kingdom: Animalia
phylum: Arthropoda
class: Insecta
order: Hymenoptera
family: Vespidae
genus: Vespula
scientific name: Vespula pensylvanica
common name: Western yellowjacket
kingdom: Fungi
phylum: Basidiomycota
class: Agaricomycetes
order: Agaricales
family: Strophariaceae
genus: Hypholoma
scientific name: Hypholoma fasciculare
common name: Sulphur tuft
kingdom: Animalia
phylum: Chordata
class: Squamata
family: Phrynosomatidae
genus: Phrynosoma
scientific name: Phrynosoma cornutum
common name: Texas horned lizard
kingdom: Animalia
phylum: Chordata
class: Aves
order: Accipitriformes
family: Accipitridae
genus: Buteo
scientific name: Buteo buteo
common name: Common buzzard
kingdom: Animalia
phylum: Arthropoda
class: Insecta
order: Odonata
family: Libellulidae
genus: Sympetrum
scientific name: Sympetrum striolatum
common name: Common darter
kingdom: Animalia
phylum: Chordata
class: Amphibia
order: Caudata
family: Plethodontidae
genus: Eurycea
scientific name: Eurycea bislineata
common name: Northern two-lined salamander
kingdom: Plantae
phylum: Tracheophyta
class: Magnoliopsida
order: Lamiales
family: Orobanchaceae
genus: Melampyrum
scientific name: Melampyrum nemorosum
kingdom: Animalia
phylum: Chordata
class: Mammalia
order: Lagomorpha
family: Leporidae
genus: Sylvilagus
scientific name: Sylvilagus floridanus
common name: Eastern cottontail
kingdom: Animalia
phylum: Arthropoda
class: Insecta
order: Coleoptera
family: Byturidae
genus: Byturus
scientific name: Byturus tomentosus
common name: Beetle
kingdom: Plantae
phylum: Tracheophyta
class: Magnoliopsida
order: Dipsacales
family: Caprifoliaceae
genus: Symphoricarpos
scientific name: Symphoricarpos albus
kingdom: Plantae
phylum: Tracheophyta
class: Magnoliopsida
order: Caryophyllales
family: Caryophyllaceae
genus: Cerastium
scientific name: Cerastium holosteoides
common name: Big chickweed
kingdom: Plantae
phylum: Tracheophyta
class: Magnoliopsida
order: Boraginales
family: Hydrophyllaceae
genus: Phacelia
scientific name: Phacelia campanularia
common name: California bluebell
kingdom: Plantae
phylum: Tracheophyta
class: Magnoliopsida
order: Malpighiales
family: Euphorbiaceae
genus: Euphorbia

-=-=-=-=-

● **Work to do**:
Convert the lines of the records into a numbered list, beginning with the line containing "common name: Texas horned lizard" and ending with the line containing "common name: Eastern cottontail", both included, and leave out any blank lines.

● **Solution to the problem**:
1. common name: Texas horned lizard
2. kingdom: Animalia
3. phylum: Chordata
4. class: Aves
5. order: Accipitriformes
6. family: Accipitridae
7. genus: Buteo
8. scientific name: Buteo buteo
9. common name: Common buzzard
10. kingdom: Animalia
11. phylum: Arthropoda
12. class: Insecta
13. order: Odonata
14. family: Libellulidae
15. genus: Sympetrum
16. scientific name: Sympetrum striolatum
17. common name: Common darter
18. kingdom: Animalia
19. phylum: Chordata
20. class: Amphibia
21. order: Caudata
22. family: Plethodontidae
23. genus: Eurycea
24. scientific name: Eurycea bislineata
25. common name: Northern two-lined salamander
26. kingdom: Plantae
27. phylum: Tracheophyta
28. class: Magnoliopsida
29. order: Lamiales
30. family: Orobanchaceae
31. genus: Melampyrum
32. scientific name: Melampyrum nemorosum
33. kingdom: Animalia
34. phylum: Chordata
35. class: Mammalia
36. order: Lagomorpha
37. family: Leporidae
38. genus: Sylvilagus
39. scientific name: Sylvilagus floridanus
40. common name: Eastern cottontail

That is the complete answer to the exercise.